** Opening DATA PROVIDED block **
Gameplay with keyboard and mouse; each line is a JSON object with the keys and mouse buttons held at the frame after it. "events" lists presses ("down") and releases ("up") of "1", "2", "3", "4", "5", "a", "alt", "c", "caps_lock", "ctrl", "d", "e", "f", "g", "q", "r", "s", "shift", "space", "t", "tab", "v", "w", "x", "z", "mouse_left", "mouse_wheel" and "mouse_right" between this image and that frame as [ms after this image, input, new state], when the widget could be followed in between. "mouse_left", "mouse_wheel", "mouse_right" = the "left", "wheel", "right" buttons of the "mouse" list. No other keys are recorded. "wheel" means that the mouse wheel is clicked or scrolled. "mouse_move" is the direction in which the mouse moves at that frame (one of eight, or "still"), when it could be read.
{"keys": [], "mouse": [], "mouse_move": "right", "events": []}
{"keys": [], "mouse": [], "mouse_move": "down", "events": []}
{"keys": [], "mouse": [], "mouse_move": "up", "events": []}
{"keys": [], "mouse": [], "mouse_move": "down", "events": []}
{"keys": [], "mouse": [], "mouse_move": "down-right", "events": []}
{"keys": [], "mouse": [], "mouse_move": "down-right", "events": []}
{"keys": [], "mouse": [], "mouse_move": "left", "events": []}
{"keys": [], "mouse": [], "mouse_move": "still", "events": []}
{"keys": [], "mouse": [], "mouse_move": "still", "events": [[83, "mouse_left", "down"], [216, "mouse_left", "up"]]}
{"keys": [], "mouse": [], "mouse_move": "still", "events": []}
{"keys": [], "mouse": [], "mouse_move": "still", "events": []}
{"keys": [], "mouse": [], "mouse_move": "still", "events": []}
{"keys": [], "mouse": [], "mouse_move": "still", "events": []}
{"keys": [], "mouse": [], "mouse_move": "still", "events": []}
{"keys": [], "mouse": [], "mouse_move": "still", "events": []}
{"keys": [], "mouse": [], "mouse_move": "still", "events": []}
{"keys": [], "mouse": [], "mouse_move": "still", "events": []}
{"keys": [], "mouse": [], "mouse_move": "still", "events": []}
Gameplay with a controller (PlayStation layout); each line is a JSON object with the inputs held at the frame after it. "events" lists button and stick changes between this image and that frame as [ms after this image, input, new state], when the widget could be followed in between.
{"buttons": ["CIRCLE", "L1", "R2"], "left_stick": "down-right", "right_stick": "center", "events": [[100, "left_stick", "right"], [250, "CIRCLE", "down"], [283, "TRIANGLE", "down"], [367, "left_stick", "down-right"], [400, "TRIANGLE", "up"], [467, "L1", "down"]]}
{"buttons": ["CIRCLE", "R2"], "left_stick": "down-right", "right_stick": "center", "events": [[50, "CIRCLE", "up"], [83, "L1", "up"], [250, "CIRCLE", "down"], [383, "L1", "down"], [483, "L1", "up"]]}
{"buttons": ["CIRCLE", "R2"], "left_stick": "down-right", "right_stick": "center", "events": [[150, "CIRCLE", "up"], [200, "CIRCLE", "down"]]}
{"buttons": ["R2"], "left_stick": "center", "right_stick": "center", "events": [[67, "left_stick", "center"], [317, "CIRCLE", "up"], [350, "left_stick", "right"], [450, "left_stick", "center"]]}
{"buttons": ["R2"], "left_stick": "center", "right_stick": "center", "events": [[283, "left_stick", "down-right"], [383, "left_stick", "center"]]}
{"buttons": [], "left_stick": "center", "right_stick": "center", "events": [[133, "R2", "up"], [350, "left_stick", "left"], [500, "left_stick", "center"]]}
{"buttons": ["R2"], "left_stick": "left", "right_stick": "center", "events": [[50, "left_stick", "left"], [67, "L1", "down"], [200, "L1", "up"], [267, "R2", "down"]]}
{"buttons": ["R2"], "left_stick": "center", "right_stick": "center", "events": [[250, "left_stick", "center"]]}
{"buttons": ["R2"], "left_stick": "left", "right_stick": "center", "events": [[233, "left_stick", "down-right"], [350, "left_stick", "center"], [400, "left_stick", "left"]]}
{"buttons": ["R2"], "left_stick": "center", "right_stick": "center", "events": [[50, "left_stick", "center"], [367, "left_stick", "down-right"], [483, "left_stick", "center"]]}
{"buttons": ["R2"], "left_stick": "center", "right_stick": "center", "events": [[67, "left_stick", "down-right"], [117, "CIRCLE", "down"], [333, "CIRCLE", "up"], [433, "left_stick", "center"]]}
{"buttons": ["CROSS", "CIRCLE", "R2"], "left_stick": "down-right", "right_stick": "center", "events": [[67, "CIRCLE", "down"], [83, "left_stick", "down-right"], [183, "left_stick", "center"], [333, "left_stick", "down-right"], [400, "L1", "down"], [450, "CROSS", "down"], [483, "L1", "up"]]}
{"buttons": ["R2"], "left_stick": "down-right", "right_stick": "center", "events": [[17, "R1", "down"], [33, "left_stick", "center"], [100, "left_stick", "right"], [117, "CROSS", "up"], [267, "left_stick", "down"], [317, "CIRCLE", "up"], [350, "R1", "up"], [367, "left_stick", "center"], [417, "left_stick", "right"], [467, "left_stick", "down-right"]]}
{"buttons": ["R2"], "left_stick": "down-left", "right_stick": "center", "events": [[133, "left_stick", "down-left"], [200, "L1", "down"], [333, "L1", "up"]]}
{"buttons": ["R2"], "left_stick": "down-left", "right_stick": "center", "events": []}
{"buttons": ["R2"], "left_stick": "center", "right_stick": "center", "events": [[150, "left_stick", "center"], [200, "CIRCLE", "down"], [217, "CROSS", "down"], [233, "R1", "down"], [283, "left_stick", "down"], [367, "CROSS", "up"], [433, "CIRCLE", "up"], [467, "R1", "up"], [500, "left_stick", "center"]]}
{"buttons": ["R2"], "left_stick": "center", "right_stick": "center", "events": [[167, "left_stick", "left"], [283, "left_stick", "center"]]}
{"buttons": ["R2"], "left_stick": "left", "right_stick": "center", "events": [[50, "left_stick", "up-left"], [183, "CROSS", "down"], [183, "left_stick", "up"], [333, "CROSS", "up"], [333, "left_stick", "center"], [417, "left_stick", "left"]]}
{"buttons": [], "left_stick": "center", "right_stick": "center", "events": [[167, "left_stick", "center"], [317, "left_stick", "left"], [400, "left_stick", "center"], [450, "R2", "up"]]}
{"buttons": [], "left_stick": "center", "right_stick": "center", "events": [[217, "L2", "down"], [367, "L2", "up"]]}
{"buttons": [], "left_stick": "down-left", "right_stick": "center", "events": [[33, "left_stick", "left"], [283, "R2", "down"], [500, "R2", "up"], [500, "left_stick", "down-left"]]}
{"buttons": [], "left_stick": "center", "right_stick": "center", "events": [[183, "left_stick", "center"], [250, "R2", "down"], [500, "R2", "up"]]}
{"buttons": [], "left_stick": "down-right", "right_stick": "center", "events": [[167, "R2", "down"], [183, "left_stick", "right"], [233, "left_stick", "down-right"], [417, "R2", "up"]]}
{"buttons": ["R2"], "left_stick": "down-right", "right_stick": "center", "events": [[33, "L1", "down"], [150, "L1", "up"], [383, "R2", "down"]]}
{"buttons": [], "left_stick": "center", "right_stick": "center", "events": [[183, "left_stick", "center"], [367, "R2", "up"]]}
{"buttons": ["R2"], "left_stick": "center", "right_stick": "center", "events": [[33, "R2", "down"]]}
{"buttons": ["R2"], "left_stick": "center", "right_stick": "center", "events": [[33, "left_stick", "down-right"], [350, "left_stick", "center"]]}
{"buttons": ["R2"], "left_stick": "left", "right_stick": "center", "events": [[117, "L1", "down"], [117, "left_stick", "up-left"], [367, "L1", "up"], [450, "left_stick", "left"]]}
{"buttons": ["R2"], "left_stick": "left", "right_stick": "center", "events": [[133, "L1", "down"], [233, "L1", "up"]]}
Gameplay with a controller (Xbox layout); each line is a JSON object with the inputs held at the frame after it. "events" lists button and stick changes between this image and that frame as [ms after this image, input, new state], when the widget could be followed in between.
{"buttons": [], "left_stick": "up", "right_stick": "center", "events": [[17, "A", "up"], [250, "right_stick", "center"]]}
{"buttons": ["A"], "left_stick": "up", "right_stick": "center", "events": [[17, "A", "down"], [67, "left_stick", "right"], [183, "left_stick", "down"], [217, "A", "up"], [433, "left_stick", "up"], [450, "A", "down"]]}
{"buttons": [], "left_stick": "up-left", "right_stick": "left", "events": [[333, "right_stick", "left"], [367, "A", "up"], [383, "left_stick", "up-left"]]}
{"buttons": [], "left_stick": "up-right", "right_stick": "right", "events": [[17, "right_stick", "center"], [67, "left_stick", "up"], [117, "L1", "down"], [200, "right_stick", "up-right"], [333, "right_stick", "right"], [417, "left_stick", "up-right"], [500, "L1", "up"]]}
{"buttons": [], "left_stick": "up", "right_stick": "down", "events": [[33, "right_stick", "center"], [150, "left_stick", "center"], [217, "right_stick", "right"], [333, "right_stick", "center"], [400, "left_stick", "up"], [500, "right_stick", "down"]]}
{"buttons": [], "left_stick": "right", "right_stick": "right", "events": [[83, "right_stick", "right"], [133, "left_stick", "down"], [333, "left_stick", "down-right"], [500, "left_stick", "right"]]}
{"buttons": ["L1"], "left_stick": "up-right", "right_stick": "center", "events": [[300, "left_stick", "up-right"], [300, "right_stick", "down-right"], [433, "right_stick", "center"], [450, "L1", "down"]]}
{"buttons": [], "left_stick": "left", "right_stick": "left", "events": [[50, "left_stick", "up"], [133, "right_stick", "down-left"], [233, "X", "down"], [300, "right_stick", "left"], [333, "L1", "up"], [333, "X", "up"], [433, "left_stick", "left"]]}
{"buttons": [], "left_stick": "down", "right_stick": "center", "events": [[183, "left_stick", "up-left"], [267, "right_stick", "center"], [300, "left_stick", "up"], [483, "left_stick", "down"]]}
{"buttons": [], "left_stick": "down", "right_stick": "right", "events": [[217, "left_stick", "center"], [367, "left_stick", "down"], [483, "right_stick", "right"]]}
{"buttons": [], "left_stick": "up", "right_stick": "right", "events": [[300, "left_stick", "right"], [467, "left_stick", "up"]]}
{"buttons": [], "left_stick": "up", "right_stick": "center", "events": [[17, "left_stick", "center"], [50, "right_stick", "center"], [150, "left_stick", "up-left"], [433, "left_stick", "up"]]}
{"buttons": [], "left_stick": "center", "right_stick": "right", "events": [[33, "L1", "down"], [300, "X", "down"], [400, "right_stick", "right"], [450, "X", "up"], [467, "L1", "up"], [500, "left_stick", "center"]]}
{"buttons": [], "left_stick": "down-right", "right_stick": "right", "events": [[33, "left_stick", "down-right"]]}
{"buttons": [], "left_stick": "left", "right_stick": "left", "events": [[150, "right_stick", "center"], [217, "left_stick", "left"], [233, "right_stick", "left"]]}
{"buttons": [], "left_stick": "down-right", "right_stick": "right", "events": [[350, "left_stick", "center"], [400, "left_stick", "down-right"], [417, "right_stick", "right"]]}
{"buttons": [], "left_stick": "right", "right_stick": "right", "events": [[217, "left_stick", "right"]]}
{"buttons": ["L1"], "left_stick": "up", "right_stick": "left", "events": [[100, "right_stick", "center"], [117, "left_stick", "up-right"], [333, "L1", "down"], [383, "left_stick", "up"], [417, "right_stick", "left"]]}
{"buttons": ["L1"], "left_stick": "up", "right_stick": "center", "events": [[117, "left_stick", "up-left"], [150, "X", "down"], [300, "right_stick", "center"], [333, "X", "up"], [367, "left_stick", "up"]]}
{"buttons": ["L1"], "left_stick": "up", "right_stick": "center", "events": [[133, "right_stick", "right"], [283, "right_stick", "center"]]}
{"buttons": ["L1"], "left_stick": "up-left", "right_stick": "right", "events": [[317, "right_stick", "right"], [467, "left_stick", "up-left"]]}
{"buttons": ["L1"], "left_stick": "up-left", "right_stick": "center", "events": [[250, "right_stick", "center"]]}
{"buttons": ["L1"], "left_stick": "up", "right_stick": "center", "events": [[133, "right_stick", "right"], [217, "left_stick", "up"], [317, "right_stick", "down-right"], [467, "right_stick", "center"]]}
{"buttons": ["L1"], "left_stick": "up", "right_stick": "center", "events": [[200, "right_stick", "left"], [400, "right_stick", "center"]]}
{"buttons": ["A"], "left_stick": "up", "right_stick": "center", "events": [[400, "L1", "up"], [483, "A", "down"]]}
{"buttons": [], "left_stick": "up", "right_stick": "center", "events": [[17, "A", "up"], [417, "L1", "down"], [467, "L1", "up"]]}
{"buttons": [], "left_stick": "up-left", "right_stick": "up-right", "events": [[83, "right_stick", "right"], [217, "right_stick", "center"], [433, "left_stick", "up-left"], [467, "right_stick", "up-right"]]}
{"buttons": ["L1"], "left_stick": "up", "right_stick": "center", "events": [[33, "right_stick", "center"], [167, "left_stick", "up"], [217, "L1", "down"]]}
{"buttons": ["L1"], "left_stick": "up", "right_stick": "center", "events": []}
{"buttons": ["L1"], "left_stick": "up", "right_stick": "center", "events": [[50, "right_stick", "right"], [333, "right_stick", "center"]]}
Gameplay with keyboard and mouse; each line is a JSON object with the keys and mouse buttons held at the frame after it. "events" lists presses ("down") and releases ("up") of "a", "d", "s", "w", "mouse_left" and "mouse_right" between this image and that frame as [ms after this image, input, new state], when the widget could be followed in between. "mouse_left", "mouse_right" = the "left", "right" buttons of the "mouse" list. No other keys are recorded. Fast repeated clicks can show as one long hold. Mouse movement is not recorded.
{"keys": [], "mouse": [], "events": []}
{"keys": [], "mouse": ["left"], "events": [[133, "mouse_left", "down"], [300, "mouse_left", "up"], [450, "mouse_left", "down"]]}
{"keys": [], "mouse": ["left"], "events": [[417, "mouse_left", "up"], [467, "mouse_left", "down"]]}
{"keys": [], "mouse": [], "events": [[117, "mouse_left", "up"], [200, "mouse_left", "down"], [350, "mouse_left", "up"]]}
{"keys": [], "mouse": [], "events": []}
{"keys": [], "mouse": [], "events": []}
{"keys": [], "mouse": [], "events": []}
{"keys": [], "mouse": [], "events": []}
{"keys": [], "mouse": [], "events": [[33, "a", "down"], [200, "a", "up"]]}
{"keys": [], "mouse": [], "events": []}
** Closing DATA PROVIDED block **
— WORK ORDER —
Only lines holding the string "controller" are wanted; gather each one from the entries above.

— ANSWER TO THIS PROBLEM —
Gameplay with a controller (PlayStation layout); each line is a JSON object with the inputs held at the frame after it. "events" lists button and stick changes between this image and that frame as [ms after this image, input, new state], when the widget could be followed in between.
Gameplay with a controller (Xbox layout); each line is a JSON object with the inputs held at the frame after it. "events" lists button and stick changes between this image and that frame as [ms after this image, input, new state], when the widget could be followed in between.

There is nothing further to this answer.